Frédéric porta sa lettre à Mme Dambreuse.

— Tu n’as donc pas été à Nogent ? dit-elle.

— Pourquoi ?

— C’est que j’ai vu Deslauriers il y a trois jours.

Sachant la mort de son mari, l’avocat était venu rapporter des notes sur les houilles et lui offrir ses services comme homme d’affaires. Cela parut étrange à Frédéric ; et que faisait son ami, là-bas ?
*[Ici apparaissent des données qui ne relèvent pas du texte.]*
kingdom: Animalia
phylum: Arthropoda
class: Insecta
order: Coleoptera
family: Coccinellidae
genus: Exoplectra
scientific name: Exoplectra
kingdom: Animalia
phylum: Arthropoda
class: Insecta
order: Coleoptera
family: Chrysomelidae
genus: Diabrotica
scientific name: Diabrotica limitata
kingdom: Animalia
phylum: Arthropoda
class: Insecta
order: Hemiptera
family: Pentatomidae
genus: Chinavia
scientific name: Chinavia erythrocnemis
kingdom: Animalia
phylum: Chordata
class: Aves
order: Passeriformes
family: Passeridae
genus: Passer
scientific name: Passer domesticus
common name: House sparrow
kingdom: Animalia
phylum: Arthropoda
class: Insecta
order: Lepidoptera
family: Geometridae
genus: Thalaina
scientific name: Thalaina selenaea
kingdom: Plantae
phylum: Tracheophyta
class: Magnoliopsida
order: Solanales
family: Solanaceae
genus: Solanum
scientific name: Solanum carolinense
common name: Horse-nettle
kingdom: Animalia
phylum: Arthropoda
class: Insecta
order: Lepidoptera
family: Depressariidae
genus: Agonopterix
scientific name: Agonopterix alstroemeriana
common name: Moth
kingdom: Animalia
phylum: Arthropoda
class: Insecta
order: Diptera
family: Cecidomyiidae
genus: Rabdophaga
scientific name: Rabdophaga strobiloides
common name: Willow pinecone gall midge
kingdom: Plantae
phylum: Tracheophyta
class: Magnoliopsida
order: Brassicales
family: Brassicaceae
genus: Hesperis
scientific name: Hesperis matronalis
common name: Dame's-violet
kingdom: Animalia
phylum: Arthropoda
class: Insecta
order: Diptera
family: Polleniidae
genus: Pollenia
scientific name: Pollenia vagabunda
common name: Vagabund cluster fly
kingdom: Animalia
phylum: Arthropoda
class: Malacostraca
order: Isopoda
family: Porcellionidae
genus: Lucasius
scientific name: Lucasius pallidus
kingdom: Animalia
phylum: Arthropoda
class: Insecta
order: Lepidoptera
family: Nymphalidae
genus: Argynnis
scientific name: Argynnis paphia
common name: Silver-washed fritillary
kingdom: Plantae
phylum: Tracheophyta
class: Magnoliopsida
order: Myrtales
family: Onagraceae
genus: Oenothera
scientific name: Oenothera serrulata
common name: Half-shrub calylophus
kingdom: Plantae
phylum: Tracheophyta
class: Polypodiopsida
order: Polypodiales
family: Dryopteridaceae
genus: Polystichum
Mme Dambreuse voulut savoir l’emploi de son temps depuis leur séparation.

— J’ai été malade, répondit-il.

— Tu aurais dû me prévenir, au moins.

— Oh ! cela n’en valait pas la peine.

D’ailleurs, il avait eu une foule de dérangements, des rendez-vous, des visites.

Il mena dès lors une existence double, couchant religieusement chez la Maréchale et passant l’après-midi chez Mme Dambreuse, si bien qu’il lui restait à peine, au milieu de la journée, une heure de liberté.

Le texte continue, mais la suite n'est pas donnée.